* **Assignment**
Filter these records by the string "hand", copying each line that holds it.

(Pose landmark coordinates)
*** Begin section ***

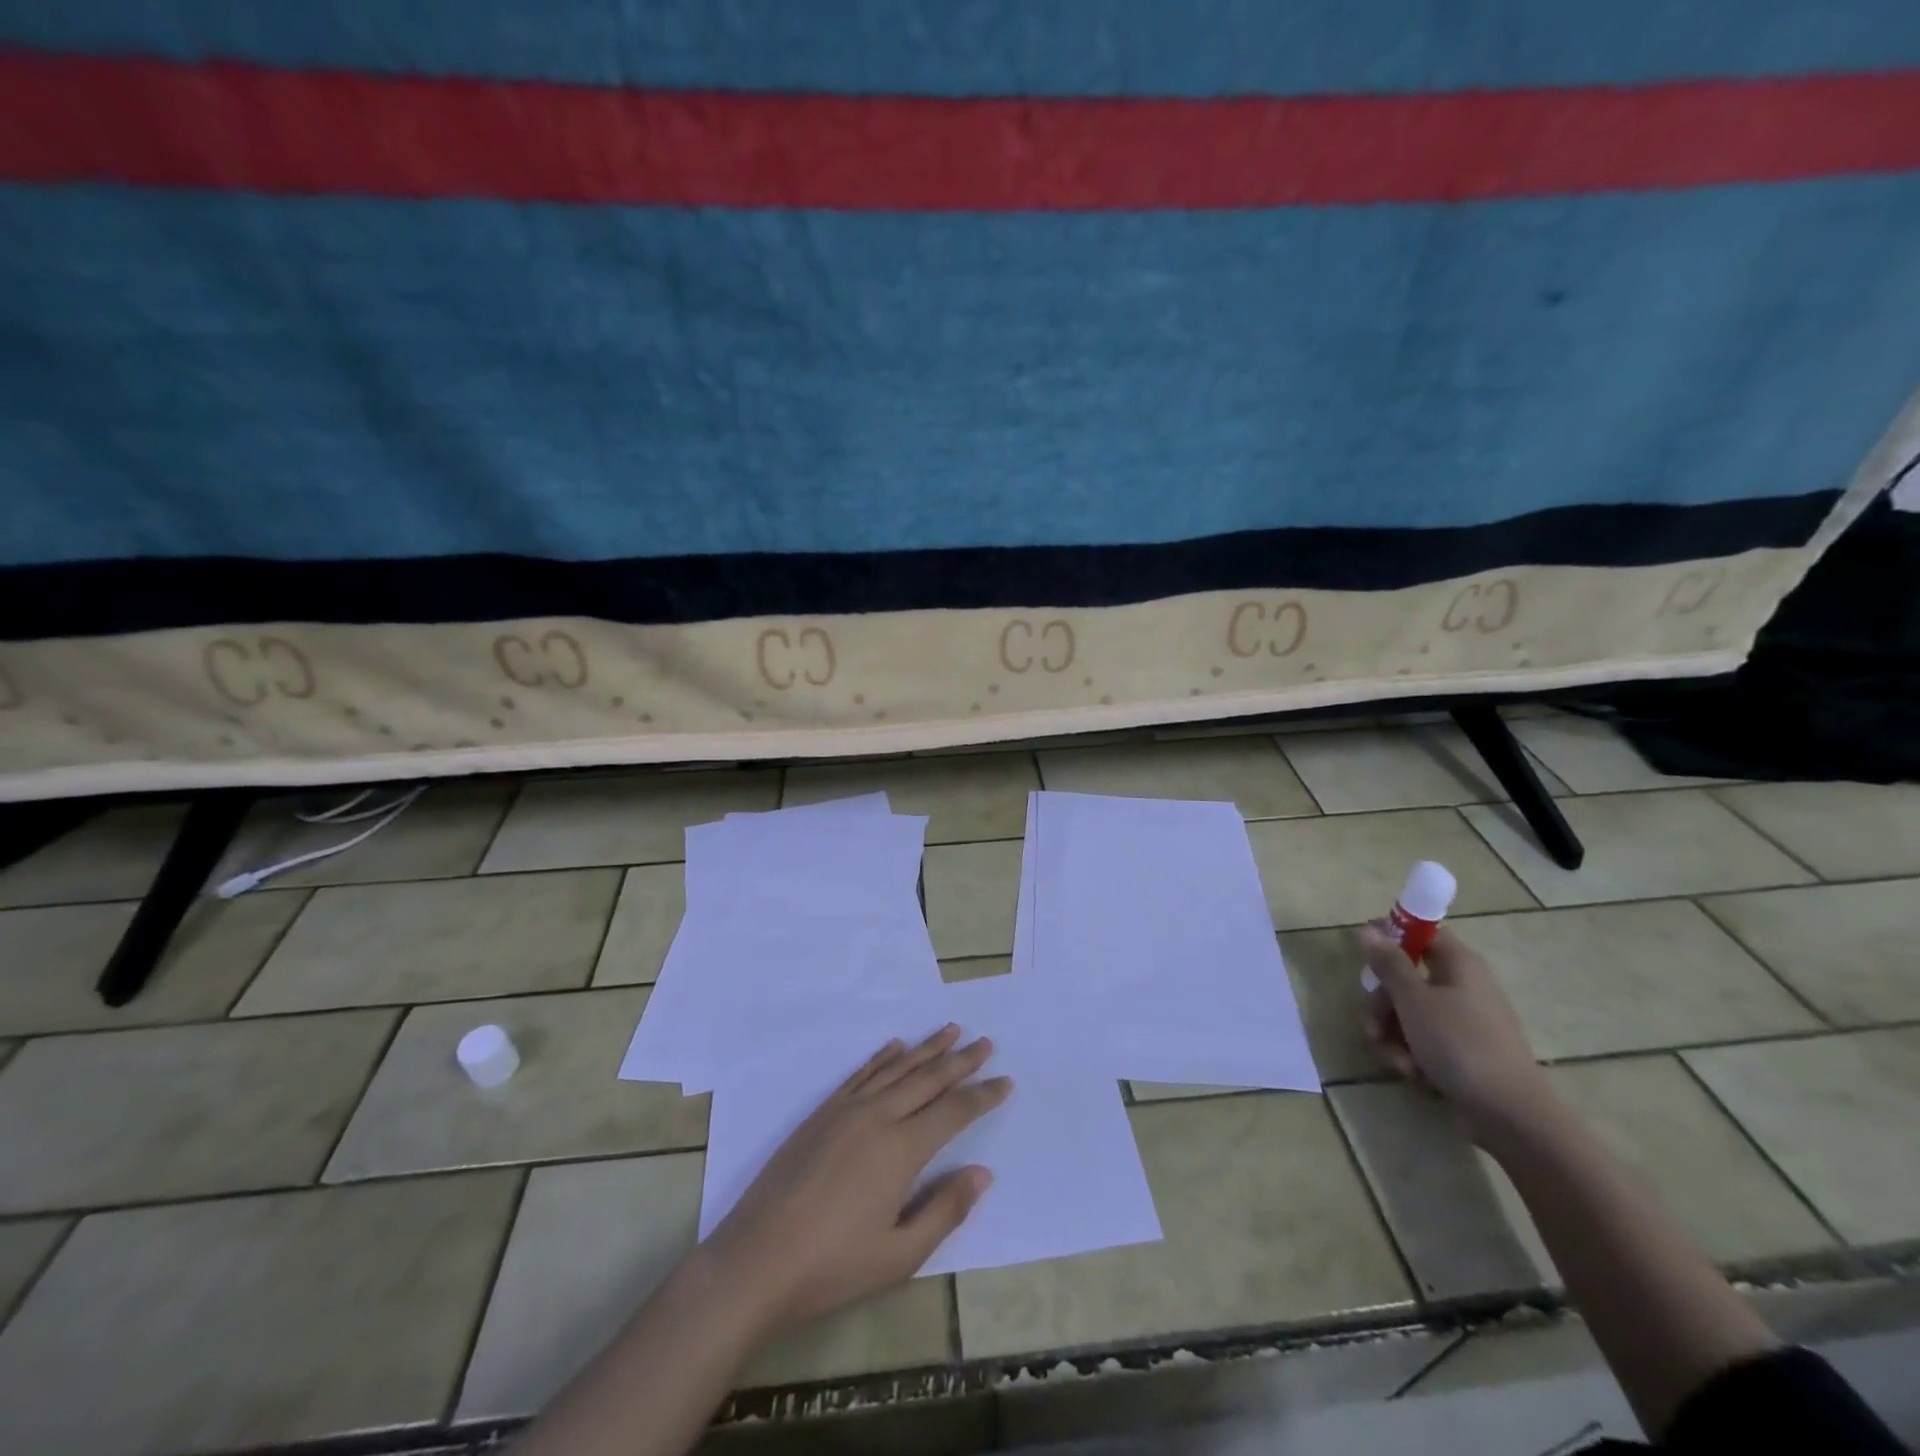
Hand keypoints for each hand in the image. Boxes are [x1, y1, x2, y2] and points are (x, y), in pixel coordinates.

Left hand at [703, 1026, 1011, 1334]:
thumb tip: (983, 1173)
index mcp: (901, 1150)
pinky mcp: (822, 1113)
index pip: (953, 1112)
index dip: (982, 1096)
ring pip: (897, 1069)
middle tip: (986, 1042)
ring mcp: (846, 1110)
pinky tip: (896, 1046)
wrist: (755, 1260)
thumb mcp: (898, 1255)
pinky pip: (861, 1074)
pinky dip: (883, 1057)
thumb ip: (945, 1210)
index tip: (1006, 1080)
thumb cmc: (832, 1267)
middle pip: (928, 1080)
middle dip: (961, 1061)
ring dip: (927, 1049)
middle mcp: (877, 1117)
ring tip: (951, 1030)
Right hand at [1361, 924, 1549, 1139]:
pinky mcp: (1460, 1051)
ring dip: (1390, 1032)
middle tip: (1373, 1021)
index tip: (1365, 954)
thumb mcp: (1414, 1000)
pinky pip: (1422, 1039)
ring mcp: (1462, 1021)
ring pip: (1408, 1012)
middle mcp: (1462, 986)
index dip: (1391, 937)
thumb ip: (1389, 963)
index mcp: (1459, 964)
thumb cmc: (1459, 1044)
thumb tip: (1369, 929)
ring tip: (1392, 1056)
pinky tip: (1410, 1071)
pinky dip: (1409, 1052)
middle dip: (1382, 1002)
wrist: (1509, 1114)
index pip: (1422, 933)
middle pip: (1406, 977)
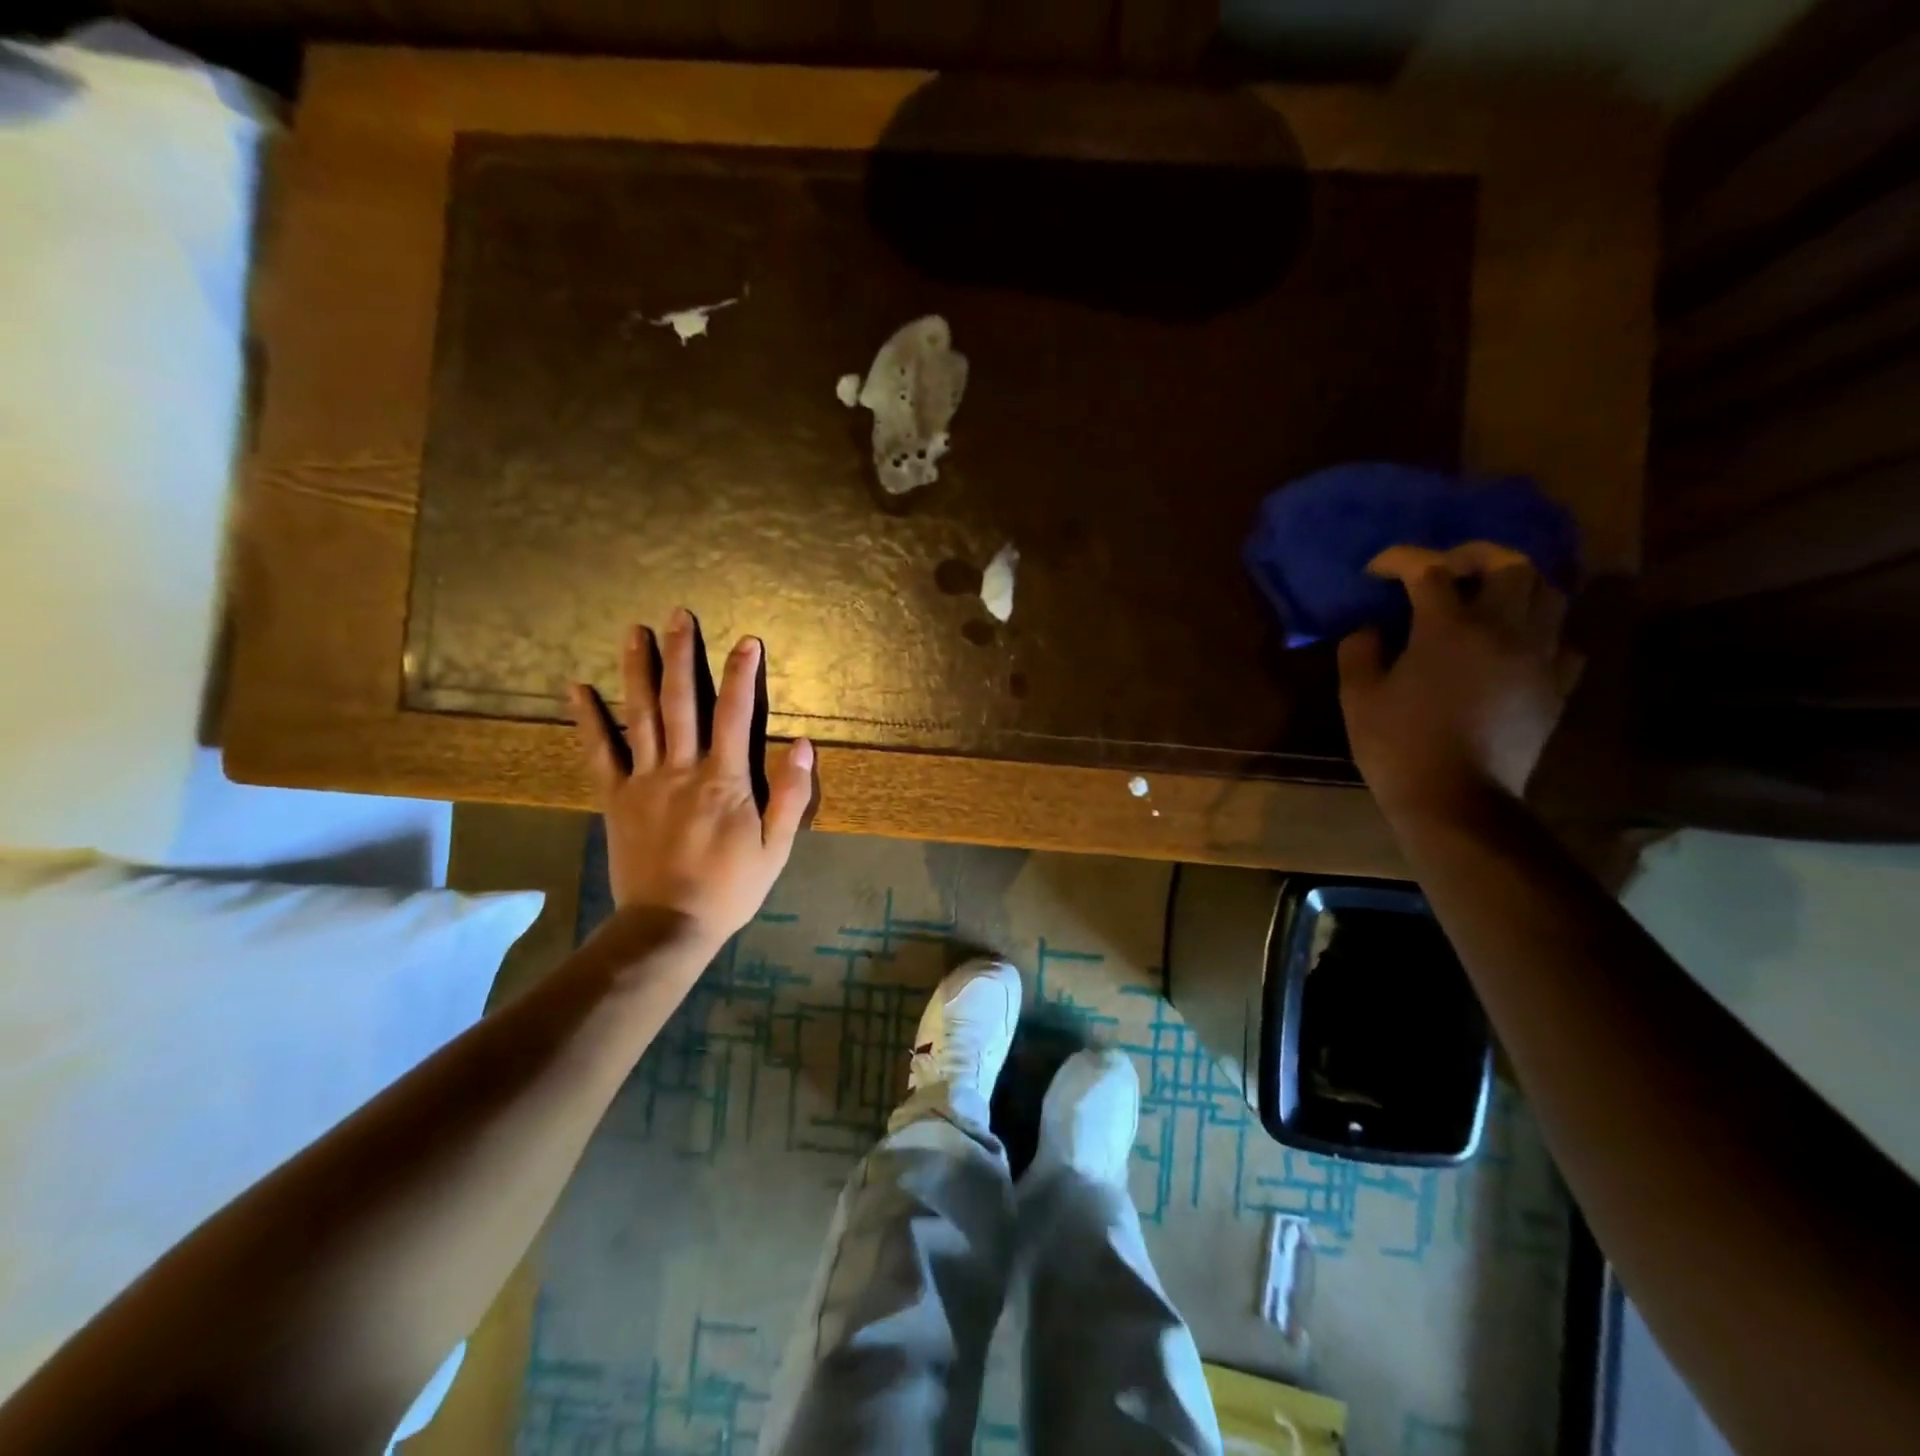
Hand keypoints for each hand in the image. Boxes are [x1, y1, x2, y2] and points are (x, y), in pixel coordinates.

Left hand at [569, 608, 813, 950]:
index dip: (742, 674)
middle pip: (683, 702)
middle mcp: (683, 768)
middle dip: (682, 655)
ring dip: (638, 670)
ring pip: (641, 715)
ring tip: (633, 631)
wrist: (669, 924)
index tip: (747, 640)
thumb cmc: (731, 887)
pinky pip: (599, 752)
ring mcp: (644, 780)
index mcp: (725, 780)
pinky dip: (588, 719)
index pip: (737, 714)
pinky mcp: (616, 797)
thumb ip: (792, 794)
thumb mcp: (777, 847)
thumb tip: (803, 744)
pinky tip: (577, 687)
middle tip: (678, 615)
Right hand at [1338, 543, 1583, 827]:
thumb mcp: (1357, 697)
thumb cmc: (1397, 746)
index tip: (1377, 570)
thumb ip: (1359, 652)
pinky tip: (1516, 644)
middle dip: (1474, 556)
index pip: (1428, 571)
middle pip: (1509, 564)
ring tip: (1488, 598)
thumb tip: (1370, 629)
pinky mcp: (1556, 687)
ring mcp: (1538, 658)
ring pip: (1550, 594)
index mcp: (1448, 629)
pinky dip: (1542, 631)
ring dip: (1517, 585)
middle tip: (1447, 569)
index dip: (1400, 561)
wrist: (1456, 801)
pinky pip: (1564, 641)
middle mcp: (1503, 631)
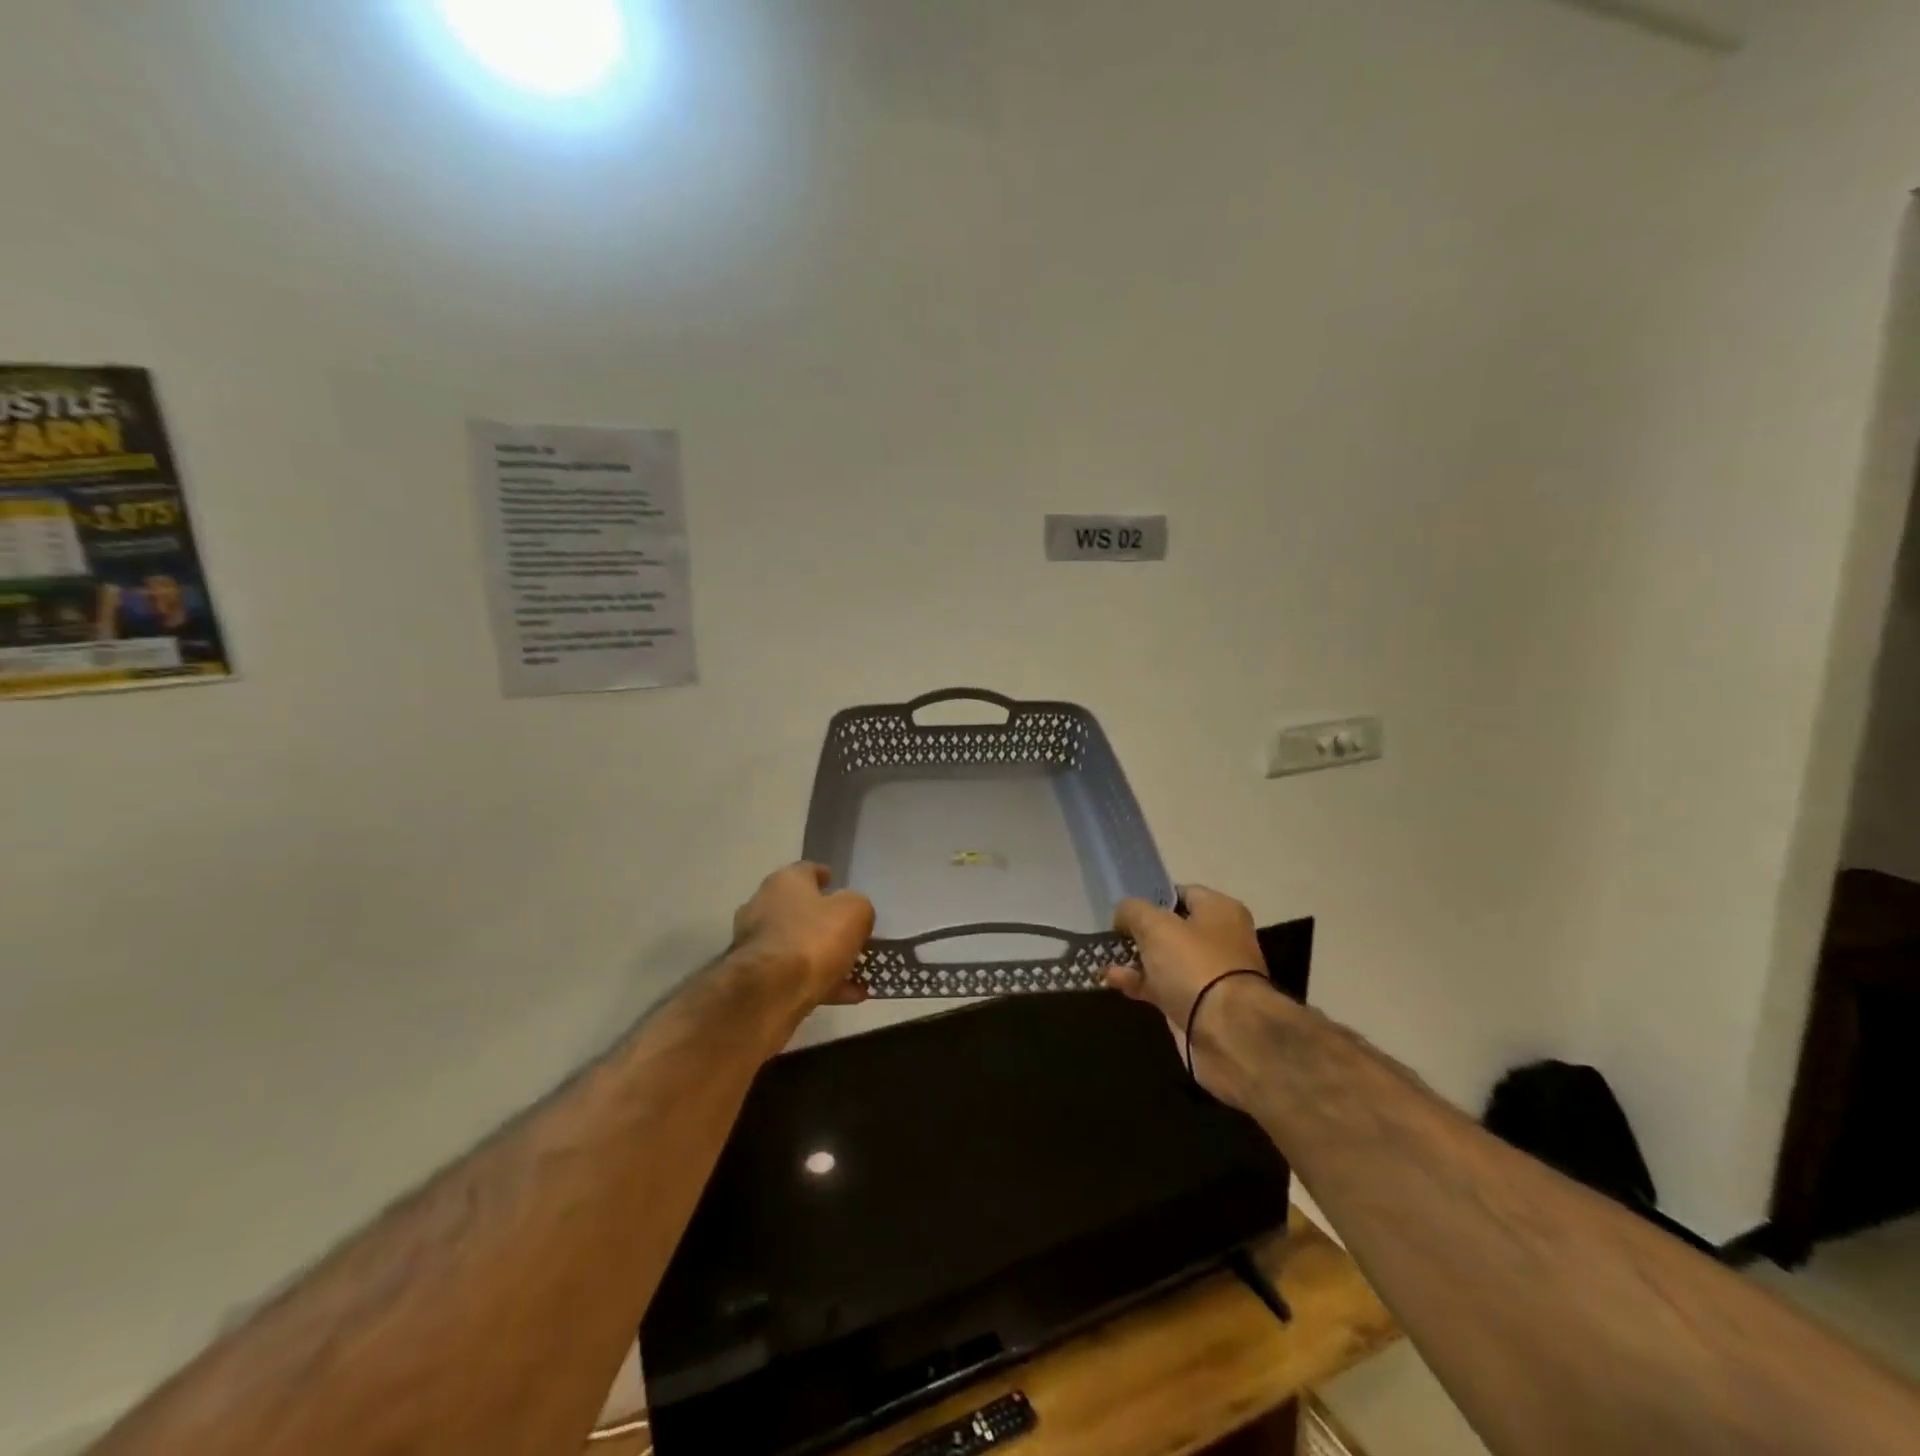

*** End section ***

* **Response to the task**
Hand keypoints for each hand in the image. Boxes are [x1, y1, x2, y2] and points are (x, y), in pixel coordinates.
Left hand at [703, 1026, 1011, 1334]:
Right hand at [1361, 924, 1549, 1139]:
Hand keypoints for each hand in the image. Boxes are [x1, y1, x2, y2] and points are (x, y), in pixel coordinates.
Left hand at [569, 608, 813, 950]:
Right hand at [1338, 543, 1583, 827]:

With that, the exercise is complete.